■ Selected extract:
Dust bunnies and Dieppe
August 20, 2011
I cleaned the house this morning. It’s stinking hot outside and the house isn’t all that dirty, but cleaning is the only antidote for the combination of melancholy and anxiety that hangs over me as I await the appearance of my book. It’s due out in September. I don’t know what to do with myself, and despite my resolution not to waste the intervening time, I feel like I’m spinning my wheels.
As I swore and grunted my way through the vacuuming it struck me that none of this would be happening if sixty-nine years ago today my great uncle Howard McTavish had not set out with five thousand other Canadians to the shores of Dieppe and met his death.
The raid did not bring victory, and victory certainly did not bring peace to the world. When the war ended, another set of problems cropped up to take its place, and another, and another. The headlines today are about the troubles in Syria, our economic roller coaster, and a suicide bomber in Afghanistan. Still, I’m sure that as my great uncle prepared himself and his men for battle, he told himself he was doing it for me — or at least for my generation. He hoped that over a half century later a woman in Canada might have the luxury of complaining about dust bunnies and lamenting the end of a summer she never quite allowed herself to enjoy. He would also have wanted me remember him.
And I do — because, back in 1942, my grandmother, Mona Gould heard about her brother’s death, along with the families of over a thousand other men. She was a poet, and turned to her craft to make sense of the event. The result was “This Was My Brother,” which several months later appeared in newspapers across the country as part of a campaign for victory bonds. It is reprinted in schoolbooks and anthologies to this day.

■ Set of tasks:
- 1) Transcribe the stretch of the Dieppe blog post from "The raid did" through "me remember him.".
- 2) In the Dieppe blog post, what is the title of the poem Mona Gould wrote after learning of her brother's death?
- 3) Could you resume the Dieppe blog post, picking up right after its final sentence?

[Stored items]
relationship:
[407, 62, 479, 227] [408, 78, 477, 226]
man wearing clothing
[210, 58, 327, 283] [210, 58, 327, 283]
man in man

■ Responses to the tasks:
- 1)
The raid did not bring victory, and victory certainly did not bring peace to the world. When the war ended, another set of problems cropped up to take its place, and another, and another. The headlines today are about the troubles in Syria, our economic roller coaster, and a suicide bomber in Afghanistan. Still, I’m sure that as my great uncle prepared himself and his men for battle, he told himself he was doing it for me — or at least for my generation. He hoped that over a half century later a woman in Canada might have the luxury of complaining about dust bunnies and lamenting the end of a summer she never quite allowed herself to enjoy. He would also have wanted me remember him.

- 2) “This Was My Brother”

- 3)
There were many illusions propagated about the Dieppe raid, not only in the news, but years later, in Mona’s living room. In grooming me for a literary life, she told me that writing the poem had been cathartic for her. It was her triumph, as Dieppe had been Howard’s. Yet her bloated, alcoholic body said everything her words did not: she was in terrible pain.
My own life has been fortunate, compared to Mona’s and that of many other people; still I’ve seen enough trouble to believe that trauma never really goes away. Writing about it means revisiting it and – often – reactivating the pain. I used to think that Mona enjoyed the attention she got from the poem, but lately, I’ve started to wonder if it was a drug just like whiskey. It poisoned her, even though she could never get enough.
Still, there are real rewards to writing about trauma, and I think Mona experienced them when she saw the poem reprinted again and again through her lifetime. She liked to know that her brother’s death was not wasted. She felt passionate – once the war was over – about using it to put forward her pacifist message: make words not war.
In later years, when her eyesight was failing, I took care of permissions for Mona’s poetry. She wanted to see “This Was My Brother,” indeed, all her work, distributed widely, and for free. This was crazy; she was poor. I bargained for the best rates I could, yet on at least one occasion, royalty cheques were found stale-dated under her bed. Now with a Creative Commons license Mona’s poetry will be freely available, and she’ll have her wish. Here is the poem. Please read it and share it.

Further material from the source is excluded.